In your output, repeat each entry exactly and include no pictures.

→ Records for the task
....................

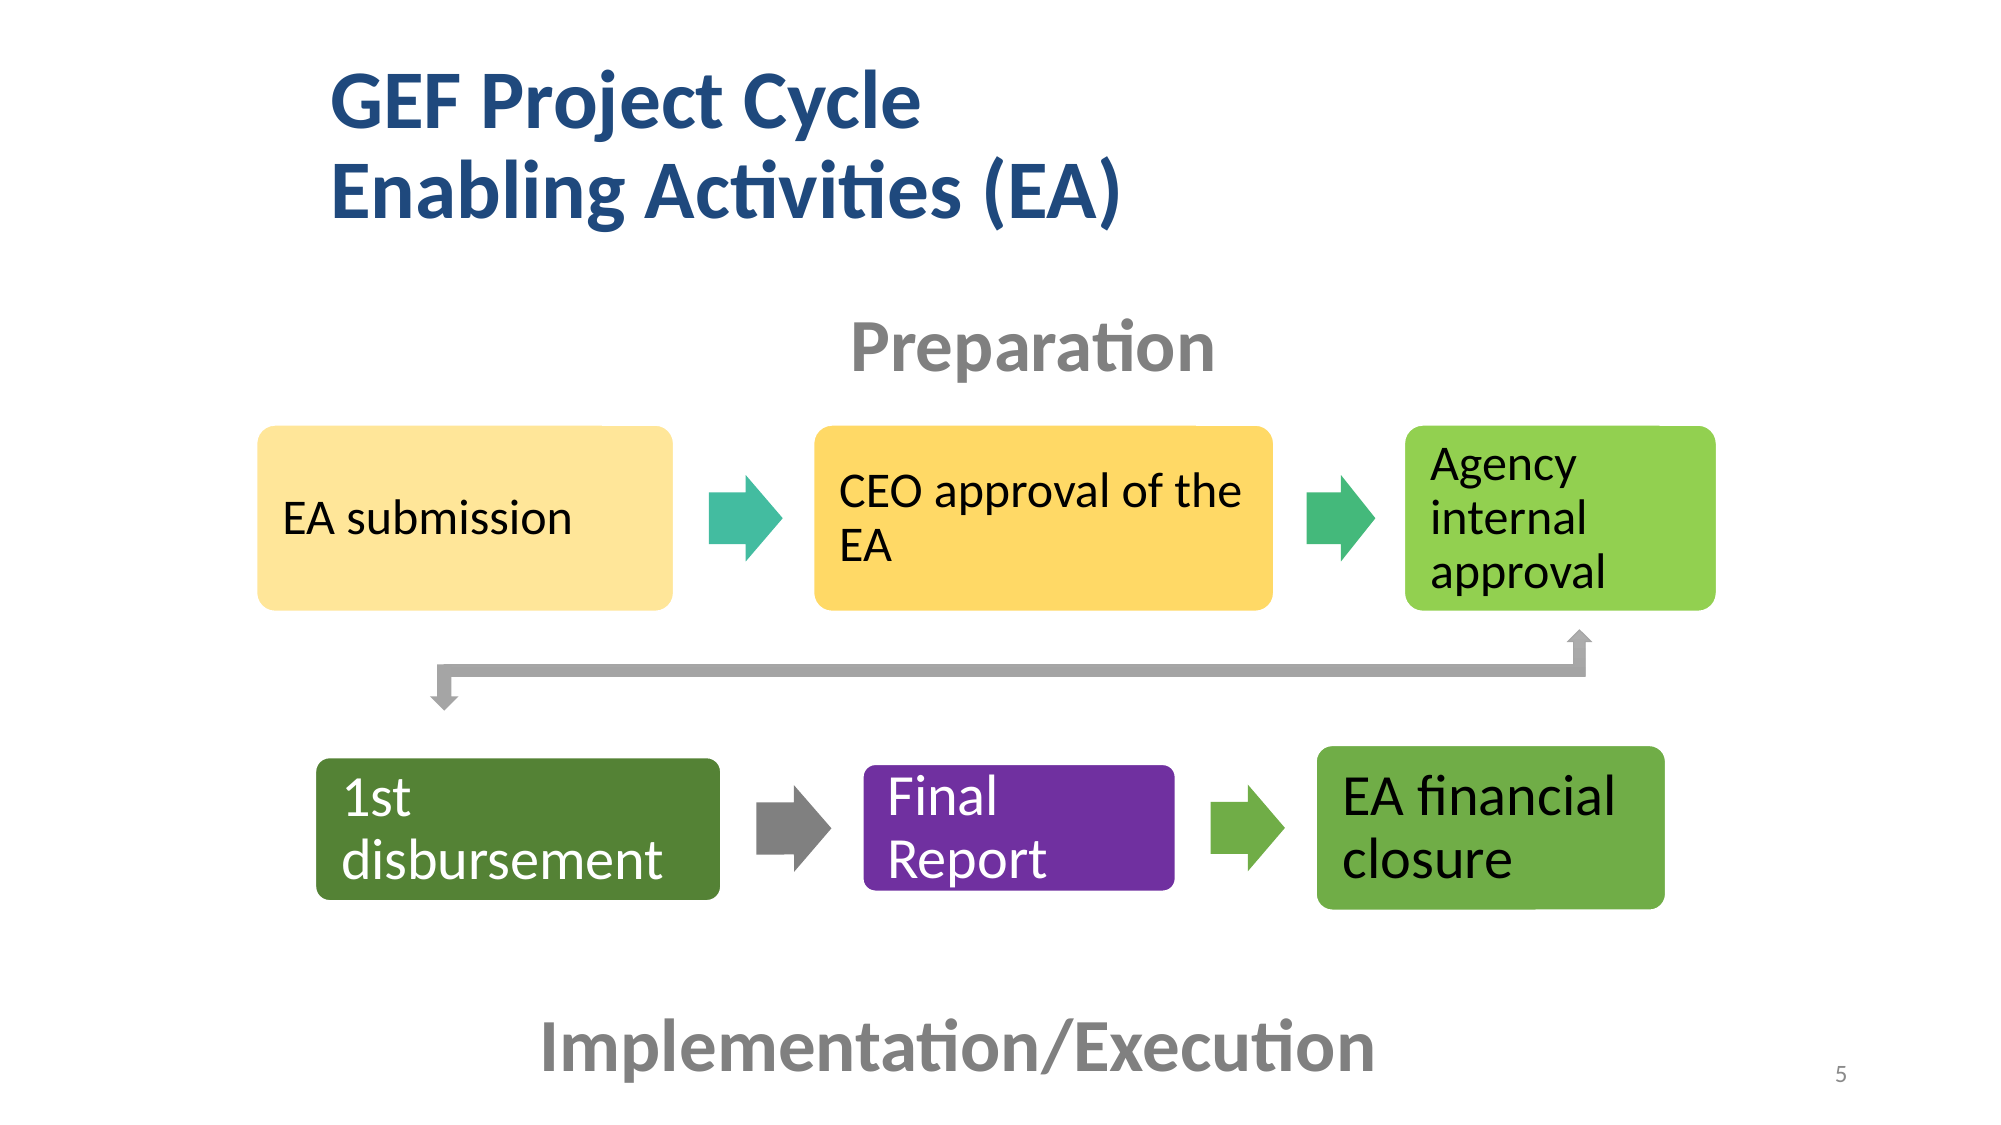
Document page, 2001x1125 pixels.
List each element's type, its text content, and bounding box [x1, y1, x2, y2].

text_box Implementation/Execution [525, 989, 1450, 1094]
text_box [255, 424, 1727, 612]
title GEF Project Cycle Enabling Activities (EA) [315, 45, 1150, 249]
text_box Preparation [835, 289, 1265, 395]
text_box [429, 629, 1592, 711]
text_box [315, 745, 1668, 911]
slide_number 5 [1412, 1042, 1863, 1103]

....................

→ Written reply
Document page, 2001x1125 pixels.
List each element's type, its text content, and bounding box [x1, y1, x2, y2].

text_box Implementation/Execution [525, 989, 1450, 1094]
text_box [255, 424, 1727, 612]
title GEF Project Cycle Enabling Activities (EA) [315, 45, 1150, 249]
text_box Preparation [835, 289, 1265, 395]
text_box [429, 629, 1592, 711]
text_box [315, 745, 1668, 911]
slide_number 5 [1412, 1042, 1863, 1103]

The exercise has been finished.